If you have access to the firewall to do port forwarding, you can temporarily forward ICMP traffic to the remote server, allowing you to run ping tests directly to it. You can also forward any other port to test various Windows services over the WAN.
Also, nearly EVERY Dell or HP server comes with a basic out of band management interface that will at least let you power off and reboot the remote server. Whiteboxes are less consistent with OOB management.
IF the remote server has Windows Remote Management (WinRM) enabled, you can potentially manage the Services MMC remotely, though there are a lot of security hoops to jump through for WinRM to work. If you're CLI savvy, you can possibly use PSTools to perform the same functions - i.e. restarting services - but there are still security hoops to jump through for this to work. Both of these options would require setting up the appropriate port forwards on the firewall.

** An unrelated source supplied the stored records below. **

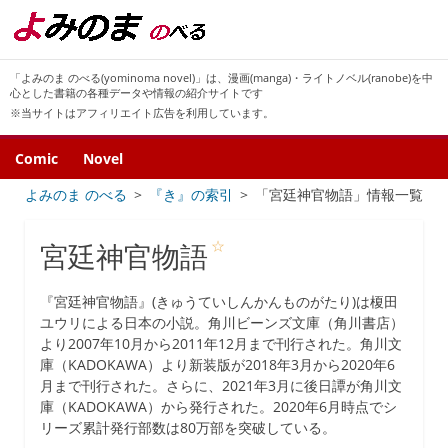
「よみのま のべる(yominoma novel)」は、漫画(manga)・ライトノベル(ranobe)を中
心とした書籍の各種データや情報の紹介サイトです
※当サイトはアフィリエイト広告を利用しています。
Comic
Novel
よみのま のべる
『き』の索引
「宮廷神官物語」情報一覧
☆
宮廷神官物語
『宮廷神官物語』(きゅうていしんかんものがたり)は榎田
ユウリによる日本の小説。角川ビーンズ文庫（角川書店）
より2007年10月から2011年12月まで刊行された。角川文
庫（KADOKAWA）より新装版が2018年3月から2020年6
月まで刊行された。さらに、2021年3月に後日譚が角川文
庫（KADOKAWA）から発行された。2020年6月時点でシ
リーズ累計発行部数は80万部を突破している。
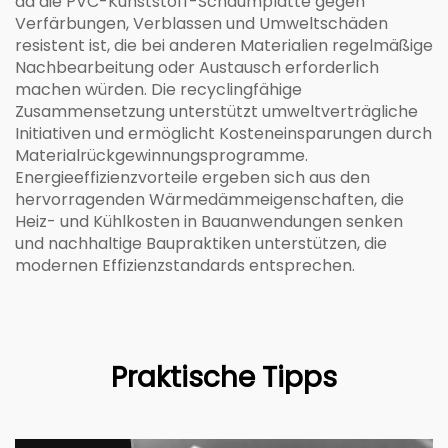
da die PVC-Kunststoff-Schaumplatte gegen
Verfärbungen, Verblassen und Umweltschäden
resistent ist, die bei anderen Materialien regelmäßige
Nachbearbeitung oder Austausch erforderlich
machen würden. Die recyclingfähige
Zusammensetzung unterstützt umweltverträgliche
Initiativen und ermöglicht Kosteneinsparungen durch
Materialrückgewinnungsprogramme.
Energieeffizienzvorteile ergeben sich aus den
hervorragenden Wärmedämmeigenschaften, die
Heiz- und Kühlkosten in Bauanwendungen senken
und nachhaltige Baupraktiken unterstützen, die
modernen Effizienzstandards entsprechen.
Praktische Tipps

The problem in this case is that just knowing the server is powered on doesn't help you. In all likelihood even if Windows is up and running fine, the lack of access to application services means your application has crashed and the lack of remote access to the server means you have no way to fix your application.
Assuming the application services run at startup, the simplest solution in the case of an inaccessible remote headless server is to have someone on site power cycle it. But this specific case seems like a perfect storm of poor design decisions (ostensibly made by someone else) leading to someone getting on a plane.